Но паршивые мысли черными струйками дыма проползали сквозь бреши в его моральной защите, которая кроха за крохой рассыпалась с каждым шагом в пустоту. А что, если пару часов назад он в последний раз держал ее за бешено дрожащие руки и в последний раз смотрел в заплаканные глаза, горящие решительностью? Может, он больше не сможет ощутить прикосновений ее губ, которые с какой-то особенной нежностью касались его.

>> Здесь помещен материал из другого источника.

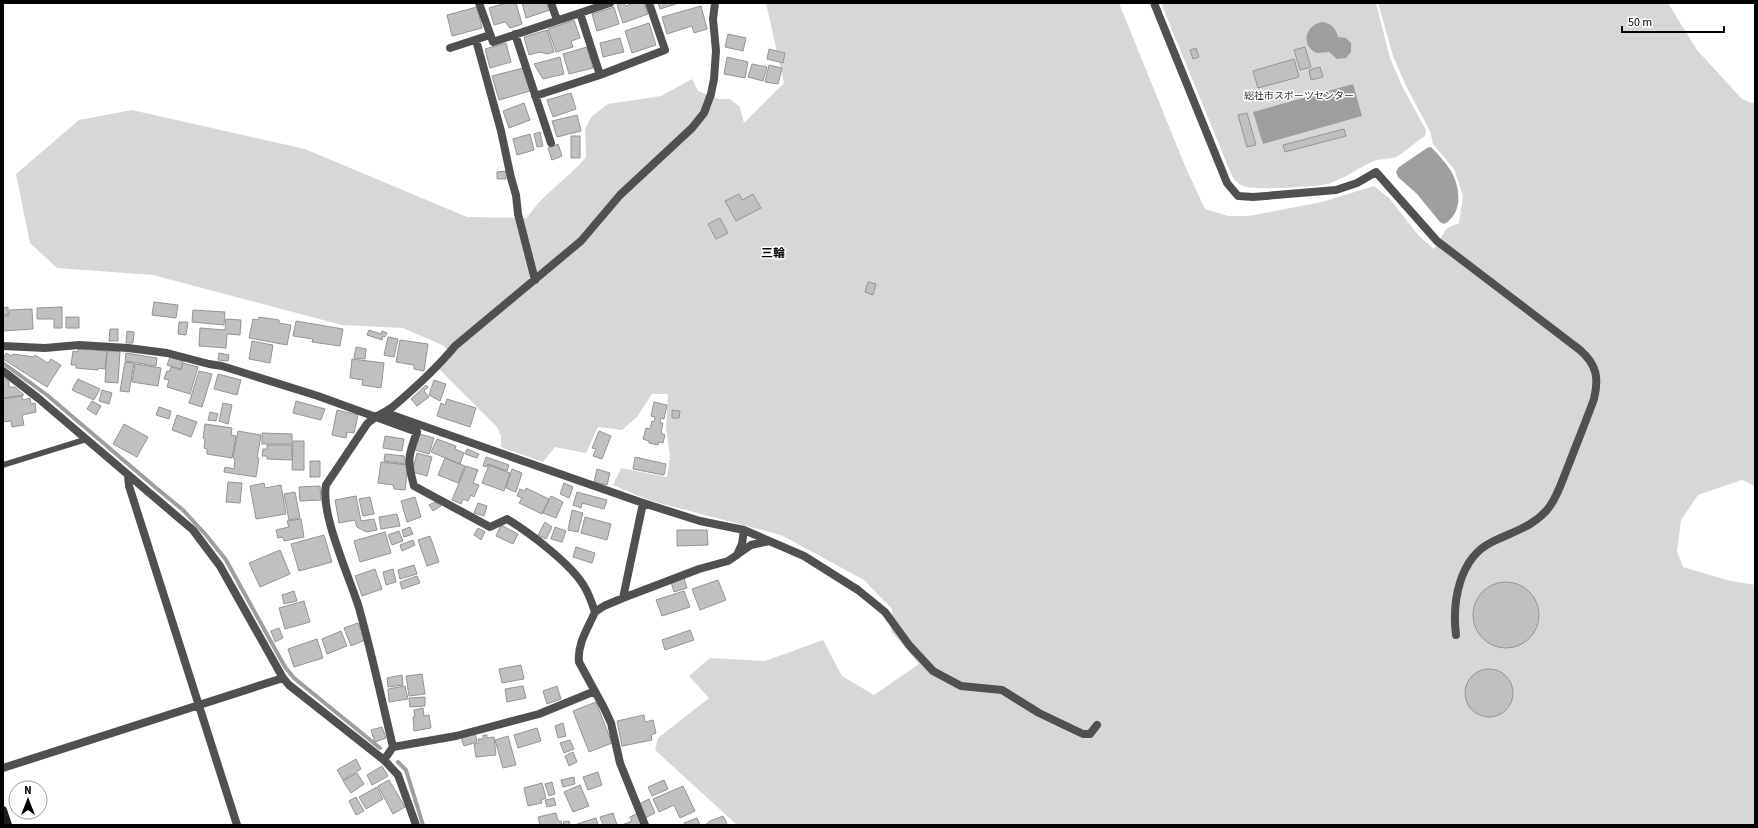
<svg xmlns="http://www.w3.org/2000/svg" width="1758" height="828" font-family="'Source Sans 3','Noto Sans JP',sans-serif">
<rect width="100%" height="100%" fill="#fff"/>
<!-- green -->
<path fill="#d7d7d7" d="M766,3h353l66,163 20,43 23,7h21l73,-14 52,-16 15,12 30,38 15,13 13,-21 12,-5 4,-27 -9,-27 -21,-25 -3,-13 -24,-45 -13,-30 -15,-53h290l29,47 45,49 13,5v382l-13,-6 -44,15 -17,25 -4,31 6,16 44,13 28,5v240h-1018l-82,-75 3,-12 51,-40 -20,-22 21,-18 55,3 58,-21 19,36 32,19 45,-31 -28,-33 1,-22 -28,-29 -83,-45 -133,-35 -35,-15 8,-17 46,9 3,-20 -4,-30 2,-33h-16l-15,23 -15,13 -24,-3 -12,26 -31,-6 -12,15 -42,-15v-11l-4,-9 -58,-58 14,-15 -11,-9 -39,-17 -61,-3 -189,-50 -96,-7 -27,-25 -14,-69 63,-54 53,-10 173,39 162,68 60,1c16,-25 40,-38 59,-61l-1,-28 7,-13 16,-12 53,-8 31,-17 6,12 21,8h11l10,8 4,16 40,-40z
M1161,3h215l14,55 13,30 23,42 -1,6c-9,6 -18,14 -27,20 -8,4 -16,2 -24,5 -15,6 -28,17 -43,22 -12,4 -73,7 -85,4 -7,-2 -10,-5 -14,-11z"/>
<!-- water -->
<path fill="#9e9e9e" d="M1322,22c8,1 14,6 16,15l8,1 5,5v9l-5,6 -9,1 -8,-7 -12,1c-17,-7 -12,-28 5,-31z
M1353,84l9,32 -99,28 -10,-32z
M1431,147c7,7 15,16 20,24 10,17 12,43 -7,53l-4,-2 -23,-28 -19,-17 -2,-5 3,-5 28,-19z"/>
<g fill="none" stroke-linecap="round" stroke-linejoin="round">
<!-- stream -->
<path stroke="#9e9e9e" stroke-width="4" d="M3,363l44,32 108,92 28,23 23,25 20,25 59,107 9,11 86,70
M398,762l8,8 17,55"/>
</g>
<!-- building -->
<path fill="#c0c0c0" stroke="#949494" d="M506,3h10l6,21 -12,4 -5,-6 -11,3 -5,-17z
M522,3h26l2,7 -24,8z
M623,3l3,3 7,-3h11l4,11 -25,9 -6,-18z
M658,3h21l-19,6z
M701,6l6,23 -13,4 -2,-7 -25,8 -5,-17z
M477,7l5,21 -30,8 -5,-21z
M614,7l5,17 -22,7 -5,-17z
M574,20l6,18 -9,3 2,6 -17,5 -8,-23z
M649,23l7,22 -24,8 -7,-22z
M547,30l7,22 -7,2 -7,-2 -11,3 -5,-18z
M728,34l18,4 -3,13 -18,-4z
M620,38l4,14 -21,5 -3,-14z
M506,43l5,19 -21,6 -5,-19z
M587,47l6,21 -24,6 -6,-20z
M1305,47l6,20 -11,3 -6,-20z
M1196,48l3,9 -6,2 -3,-9z
M769,49l16,4 -2,10 -16,-4z
M560,57l4,17 -21,5 -9,-15z
M727,57l21,5 -3,16 -21,-4z
M1294,59l5,18 -41,11 -5,-17z
M752,64l15,3 -4,14 -15,-4z
M769,65l13,3 -4,16 -13,-2z
M1320,67l3,10 -12,3 -2,-10z
M523,68l7,23 -31,9 -7,-24z
M571,93l5,16 -23,8 -6,-17z
M524,103l6,17 -21,8 -6,-17z
M1247,113l9,32 -9,2 -9,-32z
M577,115l4,16 -24,6 -5,-16z
M1344,129l2,7 -61,16 -2,-7z
M540,132l3,14 -6,1 -3,-13z
M530,134l4,16 -17,5 -4,-16z
M571,136h9v22h-9z
M558,144l4,12 -10,4 -4,-12z
M506,171v8h-9v-7z
M739,194l3,6 11,-6 8,14 -25,13 -11,-20z
M720,218l8,15 -12,6 -8,-15z
M868,282l8,2 -3,11 -8,-3z
M154,302l24,3 -2,13 -24,-3z
M8,307v8h-5v-7z
M62,307v21h-8v-9h-17v-11z
M32,309l1,20 -30,2v-15h6v-6z
M193,310l32,2 -1,13 -32,-3z
M66,317h13v11h-13z
M259,317l20,3v3l12,2 -4,20 -38,-7 4,-19 5,1z
M226,319l15,1 -1,15 -13,-1 -1,14 -27,-2 1,-18 25,2z
M296,321l47,8 -3,17 -28,-4 1,-3 -20,-3z
M179,322h9l-2,13 -8,-1z
M110,329h8v12h-9z
M369,330l12,4 1,-3 5,2 -2,4 -2,-1 -1,4 -15,-5z
M127,331l7,1 -1,11h-7z
M388,337l10,2 -4,18 -10,-2z
M400,340l28,4 -4,27 -10,-2v-4l-18,-3z
M252,341l21,4 -3,18 -21,-4z
M356,347l10,2 -1,10 -11,-1z
M78,349l29,2 -2,18 -7,-1v2l-22,-2v-3h-5l2,-14 5,1z
M107,351h13l-2,32 -13,-1z
M6,353l6,3 1,-2 21,3 1,-2 13,8 3,-4 10,6 -14,22 -44,-28z
M126,353l31,5 -1,8 -31,-5z
M219,353l10,2 -1,6 -10,-1z
M170,357l13,4 -2,8 -14,-4z
M352,359l32,4 -3,25 -19,-3 1,-5 -13,-2z
M125,362l9,1 -5,29 -9,-1z
M183,363l15,4 -8,27 -23,-7 2,-7 -5,-1 3,-8h3l1,-4 10,3z
M135,364l26,4 -3,18 -26,-4z
M199,371l13,3 -10,33 -13,-4z
M218,374l23,6 -4,15 -23,-6z
M3,377l6,5v5h6l9,8 -21,3z
M78,379l22,10 -6,11 -22,-10z
M434,380l12,4 -6,17 -11,-6z
M426,385l2,2 -4,4 5,6 -12,9 -6,-7z
M102,390l10,3 -3,11 -10,-3z
M22,396l1,4 7,-2 1,6 4,-1 1,9 -14,3 2,10 -12,2 -1,-6 -8,1v-23z
M447,399l29,9 -6,19 -33,-11 4,-13 4,2z
M92,401l9,5 -5,9 -9,-6z
M296,401l29,8 -4,11 -28,-7z
M654,402l13,3 -3,14 -3,-1 -1,5h3l-2,10 4,2 -2,8 -4,-1 -1,3 -9,-2v-2l-6,-2 3,-11 4,1 2,-8 2,1 1,-5 -4,-1z
M223,403l9,2 -4,19 -9,-3z
M159,407l12,4 -2,8 -13,-4z
M337,410l21,5 -4,18 -7,-1 -1,6 -14,-3z
M672,410l8,1 -1,7h-7z
M210,412l8,2 -2,7 -8,-1z
M177,415l20,7 -6,15 -19,-7z
M124,424l24,13 -11,20 -24,-13z
M205,424l27,4 -1,7 5,1 -4,22 -25,-4v-5l-3,-1 1,-9 -2,-1z
M238,431l23,4 -4,23h2l-3,19 -32,-5 1,-5 9,2 1,-10 -2,-1z
M599,431l12,5 -9,23 -9,-3 3,-7 -4,-1z
M262,433l30,1v10h-30z
M420,434l14,4 -5,16 -14,-4z
M385,436l19,3 -2,12 -19,-3z
M437,439l19,7 -1,3 9,4 -4,11 -29,-12z
M293,441h11v29h-12z
M267,445h25v15l-25,-1v-3h-5l1,-7h4z
M467,449l12,5 -2,4 -12,-4z
M417,453l15,4 -5,19 -15,-4z
M385,454l19,2 2,8 -22,-3z
M486,457l23,8 -2,6 -19,-7 -1,3 -4,-1z
M635,457l31,7 -2,11 -31,-6z
M445,458l20,8 -7,17 -20,-8z
M310,461h10v16h-10z
M381,462l27,3 -3,25 -11,-1 -1,-4 -15,-2z
M489,465l21,8 -6,18 -22,-8z
M466,466l12,4 -5,13 6,2 -5,12 -3,-2 -3,6 -5,-2 -2,5 -9,-4z
M512,469l10,4 -6,19 -10,-4z
M597,469l13,4 -3,12 -13,-3z
M228,482l14,1 -2,20 -14,-1z
M264,483l1,5 16,-3 5,29 -30,5 -6,-33z
M564,483l9,4 -4,11 -9,-4z
M320,486l1,14 -21,1 -1,-14z
M526,488l23,11 -7,15 -23,-11 3,-5 -5,-2 3,-7 5,2z
M295,492l5,26 -11,2 -5,-26z
M577,492l30,8 -3,9 -22,-6 -1,5 -8,-3z
M356,496l5,25 13,-2 3,11 -11,2 -9,-5 -2,-7 -16,3 -4,-23z
M551,496l12,6 -7,16 -13,-5z
M370,497l4,17 -11,2 -4,-17z
M415,497l6,20 -14,5 -6,-21z
M435,502l6,4 -8,5 -4,-6z
M478,503l9,3 -3,10 -10,-3z
M572,510l11,3 -5,19 -10,-2z
M397,514l3,12 -19,3 -2,-12z
M585,517l26,7 -4,16 -26,-7z
M301,519l3,18 -20,4 -1,-4 -5,1 -2,-8 13,-3 -2,-6z
M545,522l7,5 -6,12 -8,-4z
M501,525l17,9 -5,10 -17,-8z
M410,527l3,7 -9,3 -2,-7z
M555,527l11,4 -4,11 -11,-3z
M478,528l7,4 -4,8 -7,-5z
M677,530h30l1,15 -31,1z
M399,531l4,10 -11,4 -4,-10z
M385,532l6,21 -31,9 -6,-21z
M324,535l8,27 -33,9 -8,-27z
M430,536l9,26 -12,4 -9,-26z
M413,540l2,5 -13,6 -2,-6z
M576,547l19,6 -3,10 -19,-6z
M280,550l10,24 -30,13 -11,-24z
M414,565l3,9 -17,5 -2,-9z
M375,569l7,20 -20,7 -7,-20z
M393,569l3,13 -10,3 -3,-13z
M417,576l3,7 -18,6 -2,-7z
M684,578l3,10 -13,4 -3,-10z
M718,580l8,20 -26,10 -8,-21z
M1473 615a33 33 0 1 1 66 0a33 33 0 1 1-66 0Z
M294,591l3,10 -13,3 -2,-9z
M684,591l6,16 -28,9 -6,-16z
M304,601l6,21 -25,7 -6,-21z
M358,623l7,17 -14,6 -7,-18z
M279,628l4,10 -8,4 -4,-11z
M690,630l4,10 -29,10 -3,-10z
M341,631l6,15 -20,8 -5,-15z
M317,639l6,19 -29,9 -6,-18z
M521,665l3,14 -22,4 -3,-14z
M1465 693a24 24 0 1 1 48 0a24 24 0 1 1-48 0Z
M422,674l3,20 -16,2 -3,-20z
M402,675l1,10 -15,2 -1,-9z
M405,686l3,13 -19,3 -1,-13z
M523,686l3,12 -19,4 -2,-13z
M557,686l4,13 -14,5 -4,-13z
M425,697v9l-15,1 -1,-9z
M596,702l16,41 -23,9 -16,-41z
M423,708l1,8 5,-1 2,13 -17,3 -1,-14h2l-1,-7z
M644,715l1,7 8,-2 3,13 -5,2 1,5 -30,6 -5,-25z
M563,723l3,13 -8,2 -3,-12z
M382,727l4,11 -11,4 -4,-12z
M537,728l4,13 -23,7 -4,-13z
M475,733l2,9 -13,4 -3,-9z
M483,735h4v3l7,-1 2,18 -20,2 -2,-13 5,-1 -1,-4h5z
M508,736l8,29 -13,3 -8,-28z
M570,740l4,9 -10,4 -4,-10z
M573,752l4,10 -8,4 -4,-10z
M356,759l5,10 -18,11 -6,-10z
M382,766l6,10 -16,9 -5,-10z
M598,772l4,13 -14,5 -5,-13z
M357,773l7,11 -13,9 -8,-12z
M574,777l1,7 -12,3 -2,-7z
M389,780l16,27 -12,7 -15,-28z
M664,780l4,9 -16,7 -4,-9z
M552,782l3,12 -6,2 -4,-12z
M542,783l4,15 -5,2 1,3 -14,3 -4,-18z
M580,785l9,21 -16,6 -9,-20z
M683,786l12,25 -15,7 -6,-13 -15,7 -6,-13z
M377,787l6,12 -17,10 -7,-12z
M356,797l8,14 -8,4 -7,-14z
M554,798l2,7 -9,2 -2,-7z
M649,799l6,14 -10,5 -6,-14z
M556,813l2,8h3l1,4h-22l-2,-8z
M613,813l4,12h-14l-3,-8z
M638,813l5,12h-21l10,-4 -2,-4z
M723,816l4,7 -3,2h-19l5,-4z
M596,818l2,7h-21v-1z
M697,818l3,7h-15l-1,-2z
M569,821l1,4h-6l-1,-3z"/>
<g fill="none" stroke-linecap="round" stroke-linejoin="round">
<!-- lane -->
<path stroke="#505050" stroke-width="6" d="M3,465l84,-26"/>
<!-- street -->
<path stroke="#505050" stroke-width="8" d="M479,3l14,39 117,-39
M551,3l6,17
M1154,3l73,180 11,13 15,1 83,-7 21,-7 19,-11 61,69 143,109c17,15 19,28 14,49 -8,22 -17,44 -25,65 -6,14 -10,29 -19,42 -14,20 -38,26 -58,36 -33,16 -40,60 -36,93
M515,34l36,109
M476,40l25,91 10,47 5,17 2,19 17,66
M450,48l40,-13
M600,75l65,-25 -16,-47
M535,96l65,-21 -20,-62
M3,346l42,2 34,-3 49,3 39,5 42,11 13,2 96,30 99,36c-9,24 -10,29 -3,54l76,41 17,-8c23,14 64,45 77,67 5,8 8,17 11,26 -7,16 -18,32 -16,50l25,46 7,15 9,40 25,62
M3,371l35,27 155,132 27,36 63,112 6,7 95,75 14,15 18,50
M379,416l13,-1 251,88 57,18 44,9 60,26 54,34 27,22 24,33 24,26 28,15 41,4 37,23 44,21h7l7,-9
M128,475l1,11 108,339
M738,554l13,-9 18,-4
M623,598l20,-95
M595,612l9,-6 19,-8 76,-29 29,-8 9,-6 5,-11 2,-14
M393,747c-11,-46 -21,-93 -34,-139 -9,-30 -39,-94 -33,-123l41,-61c8,-9 19,-11 28,-19 21,-18 42,-37 60,-59l126,-105 39,-46 72,-67 12,-15 7,-19 3,-15 2,-28 -3,-32 2,-16
M384,760l9,-13 63,-11 83,-22 56,-23
M3,768l280,-90"/>
<!-- secondary -->
<path stroke="#1d1d1d" stroke-width="8" d="M3,810l5,15"/>
</g>
<g text-anchor="middle" stroke-width="3" stroke-linejoin="round" paint-order="stroke">
<!-- park labels -->
<g font-size="10" fill="#2e2e2e" stroke="#fff">
<text x="1299" y="99">総社市スポーツセンター</text>
</g>
<!-- quarter labels -->
<g font-size="12" font-weight="bold" fill="#000" stroke="#fff">
<text x="773" y="257">三輪</text>
</g>
</g>
<!-- border -->
<rect width="1758" height="828" fill="none" stroke="#000000" stroke-width="8"/>
<!-- north arrow -->
<g transform="translate(28 800)"><circle r="19" fill="#ffffff" stroke="#999999"/>
<path d="M0-3L7 15L0 10L-7 15Z" fill="#000000"/>
<text y="-6" font-size="11" font-weight="bold" text-anchor="middle" fill="#000000">N</text>
</g>
<!-- scale -->
<path d="M1622 26v6h102v-6" fill="none" stroke="#000000" stroke-width="2"/>
<text x="1628" y="26" font-size="12" fill="#000000" stroke="#ffffff" stroke-width="3" paint-order="stroke">50 m</text>
</svg>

Малфой всегда любил молчать. Это было его негласное кредо, даже с ней. Не в его привычке болтать без умолку обо всем на свете. И только в тот момент, стоя незнамо где, посередине сраного поля, усыпанного трупами, ему хотелось говорить. Обо всем. Он бы рассказал ей обо всем. О том, что не любит свой день рождения, потому что в этот день родители обычно созывали полный дом гостей, а ему хотелось лишь тишины. О том, что он уже не считал Поттера и Уизли полными идиотами, а даже находил их компанию немного приятной. Рассказал бы о том, что безумно любит клубничное мороженое, которое она так часто покупала.
Он бы рассказал ей обо всем. Лишь бы она слушала. Но ее не было рядом, а его сердце разрывалось на части, с каждой секундой норовя взорваться и уничтожить грудную клетку. Драко всегда загонял мысли о ее потере в самый дальний угол своего сознания, пряча под грудой воспоминаний, и лишь в тот момент, когда он стоял посреди поля совершенно один, а дождь пронзал его насквозь, эти самые мысли ожили в его голове.

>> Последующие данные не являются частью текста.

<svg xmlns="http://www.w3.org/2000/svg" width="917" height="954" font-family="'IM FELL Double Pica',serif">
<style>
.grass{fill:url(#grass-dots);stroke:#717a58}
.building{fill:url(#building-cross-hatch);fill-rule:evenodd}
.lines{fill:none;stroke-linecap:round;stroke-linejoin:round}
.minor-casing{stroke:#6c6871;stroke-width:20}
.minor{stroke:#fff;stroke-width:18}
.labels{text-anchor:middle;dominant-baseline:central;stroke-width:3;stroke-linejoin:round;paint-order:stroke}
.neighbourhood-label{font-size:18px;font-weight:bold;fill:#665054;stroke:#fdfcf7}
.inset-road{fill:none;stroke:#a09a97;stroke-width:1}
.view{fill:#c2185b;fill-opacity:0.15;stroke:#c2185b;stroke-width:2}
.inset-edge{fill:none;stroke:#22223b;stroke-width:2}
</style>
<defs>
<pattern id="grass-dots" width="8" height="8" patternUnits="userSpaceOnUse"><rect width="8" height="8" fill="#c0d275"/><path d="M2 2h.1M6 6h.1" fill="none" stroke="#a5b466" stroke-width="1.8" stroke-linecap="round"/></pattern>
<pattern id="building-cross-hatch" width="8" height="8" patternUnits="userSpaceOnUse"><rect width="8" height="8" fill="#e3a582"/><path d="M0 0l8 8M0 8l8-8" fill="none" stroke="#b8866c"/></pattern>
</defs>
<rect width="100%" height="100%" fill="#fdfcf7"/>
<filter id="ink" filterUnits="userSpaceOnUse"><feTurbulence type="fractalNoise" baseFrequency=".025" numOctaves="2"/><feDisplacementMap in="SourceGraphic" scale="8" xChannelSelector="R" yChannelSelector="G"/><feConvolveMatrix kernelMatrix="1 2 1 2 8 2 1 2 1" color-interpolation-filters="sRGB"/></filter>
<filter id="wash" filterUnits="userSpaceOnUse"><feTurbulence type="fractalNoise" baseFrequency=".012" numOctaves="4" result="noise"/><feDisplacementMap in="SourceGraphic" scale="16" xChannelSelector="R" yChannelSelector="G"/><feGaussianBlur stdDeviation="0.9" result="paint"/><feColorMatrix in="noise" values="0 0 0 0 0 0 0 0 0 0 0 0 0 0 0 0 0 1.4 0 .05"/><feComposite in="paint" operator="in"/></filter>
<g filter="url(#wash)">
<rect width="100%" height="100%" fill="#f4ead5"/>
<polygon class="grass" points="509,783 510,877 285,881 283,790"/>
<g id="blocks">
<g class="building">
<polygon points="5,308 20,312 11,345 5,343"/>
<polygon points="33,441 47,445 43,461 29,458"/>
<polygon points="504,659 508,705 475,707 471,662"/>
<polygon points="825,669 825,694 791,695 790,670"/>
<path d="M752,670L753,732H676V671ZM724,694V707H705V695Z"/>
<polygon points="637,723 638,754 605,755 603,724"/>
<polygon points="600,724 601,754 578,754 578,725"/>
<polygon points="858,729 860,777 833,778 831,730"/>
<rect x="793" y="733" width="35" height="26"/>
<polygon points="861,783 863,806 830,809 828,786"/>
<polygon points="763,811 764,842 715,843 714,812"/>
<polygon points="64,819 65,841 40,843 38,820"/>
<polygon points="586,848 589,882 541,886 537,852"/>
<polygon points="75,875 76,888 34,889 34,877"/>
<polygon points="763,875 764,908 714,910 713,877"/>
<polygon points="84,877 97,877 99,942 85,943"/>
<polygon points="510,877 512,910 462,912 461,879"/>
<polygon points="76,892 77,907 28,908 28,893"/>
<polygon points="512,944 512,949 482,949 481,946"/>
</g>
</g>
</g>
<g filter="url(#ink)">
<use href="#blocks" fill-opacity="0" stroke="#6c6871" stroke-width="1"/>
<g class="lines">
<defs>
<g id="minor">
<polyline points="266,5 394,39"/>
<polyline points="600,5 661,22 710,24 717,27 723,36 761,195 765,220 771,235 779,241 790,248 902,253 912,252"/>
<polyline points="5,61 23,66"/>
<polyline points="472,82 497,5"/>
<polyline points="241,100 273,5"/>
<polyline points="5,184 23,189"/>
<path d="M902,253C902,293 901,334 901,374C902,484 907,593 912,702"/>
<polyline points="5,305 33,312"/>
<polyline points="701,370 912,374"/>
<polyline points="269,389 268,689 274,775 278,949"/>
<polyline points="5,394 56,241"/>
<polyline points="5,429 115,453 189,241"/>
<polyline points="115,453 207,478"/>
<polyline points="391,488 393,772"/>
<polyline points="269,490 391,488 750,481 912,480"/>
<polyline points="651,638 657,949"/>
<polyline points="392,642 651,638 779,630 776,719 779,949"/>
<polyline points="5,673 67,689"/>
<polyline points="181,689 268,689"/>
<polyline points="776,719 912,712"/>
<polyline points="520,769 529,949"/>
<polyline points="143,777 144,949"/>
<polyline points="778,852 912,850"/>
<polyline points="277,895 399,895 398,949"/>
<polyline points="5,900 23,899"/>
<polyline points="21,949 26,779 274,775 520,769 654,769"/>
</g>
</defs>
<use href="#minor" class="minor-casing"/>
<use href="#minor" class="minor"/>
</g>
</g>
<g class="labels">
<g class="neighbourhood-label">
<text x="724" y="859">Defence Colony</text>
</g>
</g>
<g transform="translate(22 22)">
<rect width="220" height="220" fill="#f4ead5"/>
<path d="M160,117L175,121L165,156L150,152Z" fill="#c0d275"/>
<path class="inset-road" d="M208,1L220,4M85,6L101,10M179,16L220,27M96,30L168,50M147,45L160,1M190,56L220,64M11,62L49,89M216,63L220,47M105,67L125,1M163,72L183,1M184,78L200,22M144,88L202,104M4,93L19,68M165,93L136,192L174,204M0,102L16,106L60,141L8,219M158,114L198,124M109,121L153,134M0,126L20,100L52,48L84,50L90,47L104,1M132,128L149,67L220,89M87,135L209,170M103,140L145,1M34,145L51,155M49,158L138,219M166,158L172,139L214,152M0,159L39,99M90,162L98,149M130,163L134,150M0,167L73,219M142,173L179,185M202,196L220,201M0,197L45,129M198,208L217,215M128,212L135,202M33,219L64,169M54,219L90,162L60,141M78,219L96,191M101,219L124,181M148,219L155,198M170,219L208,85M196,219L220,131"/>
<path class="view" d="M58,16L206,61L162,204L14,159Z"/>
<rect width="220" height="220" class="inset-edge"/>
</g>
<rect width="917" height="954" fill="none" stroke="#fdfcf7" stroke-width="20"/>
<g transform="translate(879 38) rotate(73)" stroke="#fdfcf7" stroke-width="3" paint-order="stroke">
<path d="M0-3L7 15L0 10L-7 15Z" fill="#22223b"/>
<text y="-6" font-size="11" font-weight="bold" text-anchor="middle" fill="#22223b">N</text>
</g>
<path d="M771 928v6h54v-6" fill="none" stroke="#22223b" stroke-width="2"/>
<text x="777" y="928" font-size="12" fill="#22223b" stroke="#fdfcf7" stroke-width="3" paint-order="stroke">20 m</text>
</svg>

А что, если ее больше нет? Малфой по-прежнему не верил в это — он чувствовал, что она жива, она где-то совсем рядом, а он просто не может увидеть ее, но Драко следовал за невидимым лучом света, который был его путеводной ниточкой к ней, за которую он цеплялся, как тонущий за тонкую хрупкую соломинку. Это было чем-то выше его понимания. Чем-то, что всегда было в нем и пробудилось лишь с ее появлением в жизни. Маленький огонек, что все больше разгорался с каждым днем, проведенным с ней.
Драко нервно прокрутил тонкое серебряное кольцо на безымянном пальце левой руки, а потом сжал зубы. Это кольцо там и останется, почему-то он был в этом полностью уверен. Ветер безжалостно трепал волосы, а Малфою казалось, что он повсюду слышит плач. Пробежав еще немного вперед, он заметил, что звук стал громче, и теперь его нельзя было спутать с завыванием ветра. Где-то там, в темноте, плакала девушка. И внезапно его едва ли не снесло волной осознания.
Это была она. Ее голос он бы узнал из тысячи. Он нашел ее.
— Гермиона! — он знал, что завтра, скорее всего, проснется без голоса, но ему было настолько плевать, что он кричал что есть мочи. Рыдания на секунду смолкли, а затем он услышал ее дрожащий голос. Такой тихий, едва различимый, что он почти поверил, что это мороки, воспроизводимые его сознанием. Она звала его. Драко свернул правее, переходя на шаг, и, преодолев еще пару метров, увидел маленькую сгорбленную фигуру, сидящую на коленях и почти что скрытую травой. Мерлин, если бы она молчала, он бы ни за что ее не нашел.
Находясь совсем близко, он ощущал полную уверенность в том, что это она, хотя в этой дрожащей и рыдающей девушке, покрытой грязью и кровью, с трудом узнавалась Гермиона. Но это была она.